MIAMI -- The Miami Heat maintain that they don’t listen to the outside criticism. They say they don’t believe in the forced narratives from the media.
With their win over the Los Angeles Lakers, they effectively tore up the script, reversed the trends and busted the myths.
The conventional wisdom states that the Heat don’t have an inside presence. Against the biggest front line in the NBA, that purported Achilles heel didn’t seem to matter.
The Heat pummeled the Lakers on the boards on Thursday night, helping to snap the team’s losing streak at five games. Led by Chris Bosh’s newfound inside orientation, the Heat pulled down a season-high 18 offensive boards.
This was unexpected. The Lakers boast three 7-footers, in Lamar Odom, Pau Gasol and Andrew Bynum. It seemed as though the incredibly big and equally hot Lakers were the last team the Heat would want to face after losing six of their previous seven games. But what the Heat lacked in size, they made up for it with aggressiveness.
“Anytime that ball went up at the rim, there was a fistfight under that basket,” Heat coach Erik Spoelstra said. “[The Lakers] are so big and so long that they can tip it in without even jumping. Our guys are really sacrificing their bodies and catapulting themselves into a pack to try to secure the rebounds and we got the big ones when we needed it.”
The Heat lack a menacing rebounder underneath, which is certainly one of their biggest weaknesses. During their five-game losing streak, the Heat averaged just 35.6 rebounds. On Thursday, they grabbed 46, which was nine more than the visiting Lakers, who ranked second in rebound rate coming into the matchup.
“The last two weeks I would agree with [the rebounding criticism],” Spoelstra said. “Before that, we’ve been playing big. Up until about February we were one of the better rebounding teams in the league and we were outrebounding most everybody we played. And then we went through a funk and we couldn’t rebound. I’m not going to overreact to what’s happened the last two or three weeks."
But the rebounding dominance wasn’t the only oddity during Thursday’s game.
The bench came alive, waking from its dormancy over the past few games with 24 points on 8-for-14 shooting, including 4-for-6 from downtown. The bench totaled just eight points in the loss against the Portland Trail Blazers on Tuesday, which was actually an improvement over the team’s six-point bench performance against the Chicago Bulls.
“I think our bench gave us what we needed and they made shots,” LeBron James said. “Both Mikes [Miller and Bibby] made huge shots. I think Juwan [Howard] came in and gave us some great minutes when CB [Chris Bosh] picked up those early two quick fouls.”

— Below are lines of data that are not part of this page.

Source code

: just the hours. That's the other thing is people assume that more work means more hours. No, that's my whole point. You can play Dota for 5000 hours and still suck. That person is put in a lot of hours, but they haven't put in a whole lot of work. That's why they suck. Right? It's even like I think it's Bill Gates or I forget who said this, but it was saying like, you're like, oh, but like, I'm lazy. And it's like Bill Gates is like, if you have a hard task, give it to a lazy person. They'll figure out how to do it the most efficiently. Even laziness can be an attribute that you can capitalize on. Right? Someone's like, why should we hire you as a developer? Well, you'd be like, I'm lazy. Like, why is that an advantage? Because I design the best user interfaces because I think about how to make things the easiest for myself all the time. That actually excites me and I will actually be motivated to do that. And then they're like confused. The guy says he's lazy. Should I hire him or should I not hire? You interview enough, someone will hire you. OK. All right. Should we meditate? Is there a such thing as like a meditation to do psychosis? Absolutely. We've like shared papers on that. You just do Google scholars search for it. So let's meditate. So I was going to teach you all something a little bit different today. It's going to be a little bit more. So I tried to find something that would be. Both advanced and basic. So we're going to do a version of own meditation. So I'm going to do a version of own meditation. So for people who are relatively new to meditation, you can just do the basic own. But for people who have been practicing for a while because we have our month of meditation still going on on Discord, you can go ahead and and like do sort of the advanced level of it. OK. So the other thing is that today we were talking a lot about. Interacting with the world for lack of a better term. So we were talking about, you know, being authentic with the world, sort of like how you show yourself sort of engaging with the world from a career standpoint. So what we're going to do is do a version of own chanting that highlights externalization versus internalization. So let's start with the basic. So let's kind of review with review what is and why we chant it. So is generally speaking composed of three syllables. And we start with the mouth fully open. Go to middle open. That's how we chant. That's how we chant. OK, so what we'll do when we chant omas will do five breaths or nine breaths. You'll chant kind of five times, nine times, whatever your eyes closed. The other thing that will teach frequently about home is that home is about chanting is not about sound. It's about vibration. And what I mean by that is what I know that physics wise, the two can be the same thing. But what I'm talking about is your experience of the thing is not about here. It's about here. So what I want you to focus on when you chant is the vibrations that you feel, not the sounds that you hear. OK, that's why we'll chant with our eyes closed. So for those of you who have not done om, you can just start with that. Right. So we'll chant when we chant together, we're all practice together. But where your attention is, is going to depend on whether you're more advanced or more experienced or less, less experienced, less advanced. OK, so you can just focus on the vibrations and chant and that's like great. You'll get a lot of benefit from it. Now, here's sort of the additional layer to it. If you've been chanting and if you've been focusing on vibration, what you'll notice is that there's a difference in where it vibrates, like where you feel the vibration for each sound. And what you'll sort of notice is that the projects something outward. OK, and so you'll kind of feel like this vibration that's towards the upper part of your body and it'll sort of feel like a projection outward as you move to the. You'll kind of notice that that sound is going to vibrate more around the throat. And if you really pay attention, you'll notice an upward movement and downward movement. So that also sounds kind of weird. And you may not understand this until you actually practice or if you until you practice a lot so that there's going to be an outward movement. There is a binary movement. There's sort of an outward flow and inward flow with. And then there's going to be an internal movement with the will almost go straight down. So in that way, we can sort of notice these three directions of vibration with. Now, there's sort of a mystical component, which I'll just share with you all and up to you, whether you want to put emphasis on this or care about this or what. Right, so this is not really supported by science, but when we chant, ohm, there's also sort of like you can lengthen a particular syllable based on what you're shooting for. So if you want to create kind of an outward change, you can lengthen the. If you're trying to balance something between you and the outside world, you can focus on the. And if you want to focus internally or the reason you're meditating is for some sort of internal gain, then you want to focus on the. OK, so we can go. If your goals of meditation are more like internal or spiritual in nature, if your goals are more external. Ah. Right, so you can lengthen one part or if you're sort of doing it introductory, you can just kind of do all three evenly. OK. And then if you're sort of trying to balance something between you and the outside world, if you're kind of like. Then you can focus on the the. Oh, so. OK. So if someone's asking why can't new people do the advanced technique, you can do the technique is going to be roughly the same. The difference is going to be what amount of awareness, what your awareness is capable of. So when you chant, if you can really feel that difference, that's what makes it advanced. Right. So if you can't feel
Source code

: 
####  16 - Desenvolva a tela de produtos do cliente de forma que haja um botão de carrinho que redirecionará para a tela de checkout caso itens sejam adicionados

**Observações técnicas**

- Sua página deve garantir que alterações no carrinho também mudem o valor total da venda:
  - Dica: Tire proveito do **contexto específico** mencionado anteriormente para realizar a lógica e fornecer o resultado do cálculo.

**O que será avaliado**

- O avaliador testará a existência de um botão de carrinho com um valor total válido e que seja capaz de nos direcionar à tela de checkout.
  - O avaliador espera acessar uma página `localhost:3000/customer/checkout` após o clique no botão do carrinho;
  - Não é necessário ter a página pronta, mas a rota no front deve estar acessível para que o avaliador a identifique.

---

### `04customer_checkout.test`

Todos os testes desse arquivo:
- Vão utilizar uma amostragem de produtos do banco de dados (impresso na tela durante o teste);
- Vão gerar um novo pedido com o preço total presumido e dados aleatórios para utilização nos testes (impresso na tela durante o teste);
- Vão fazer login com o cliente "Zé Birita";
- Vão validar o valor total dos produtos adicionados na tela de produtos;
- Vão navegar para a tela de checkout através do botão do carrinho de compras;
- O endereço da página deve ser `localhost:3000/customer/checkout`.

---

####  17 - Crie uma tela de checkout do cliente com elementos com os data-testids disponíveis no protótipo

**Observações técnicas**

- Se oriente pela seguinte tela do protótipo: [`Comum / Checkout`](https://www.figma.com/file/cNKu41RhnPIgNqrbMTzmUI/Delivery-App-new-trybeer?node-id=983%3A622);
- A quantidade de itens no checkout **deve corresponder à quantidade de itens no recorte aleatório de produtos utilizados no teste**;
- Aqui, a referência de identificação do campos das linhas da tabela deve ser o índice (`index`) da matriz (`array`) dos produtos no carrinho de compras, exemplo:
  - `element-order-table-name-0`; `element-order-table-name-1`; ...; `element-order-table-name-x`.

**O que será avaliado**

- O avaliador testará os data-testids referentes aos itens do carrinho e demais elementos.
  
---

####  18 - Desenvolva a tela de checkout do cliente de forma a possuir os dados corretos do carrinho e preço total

Howard’s 10 minutes was his first meaningful stint on the floor in more than a month.
And the surprises continue.
Remember the meme that the Heat can’t close out big games against good teams? Against the reputed king of clutch Kobe Bryant, that didn’t seem to matter much either.
With two minutes remaining and the game tied at 88-88, conventional wisdom would predict that Bryant and the Lakers would pull out the victory. But it was Bryant, not James or Dwyane Wade, who turned the ball over and missed desperate shots at the end. Bryant shot 2-for-6 in the fourth quarter, while the James and Wade combined for 6-for-10 in the final frame.
While many claimed the Heat’s late-game struggles were a product of some psychological flaw, Wade and James believe otherwise. After the game, their words weren’t focused on who got the ball for the final possessions, but rather who got the ball off the floor and in the air.
“We haven’t gotten the defensive stops, we haven’t gotten the loose balls, we haven’t gotten the rebounds,” Wade said. “I feel tonight we did all that. It’s just the little things like that. Just doing all the little things we did tonight to win the game is what did it."
The Heat pulled out a game that went down to the wire, which shook a sizable monkey off their back. Though the Heat won’t make too much of the win, it did provide an opportunity for some comic relief about the significance of the hard-fought victory.
“I think it also means that we still can’t win games within five points or less,” James joked. “We won by six tonight. I should have missed one of those free throws late in the game. We still can’t crack that five-points-or-less thing in close games.”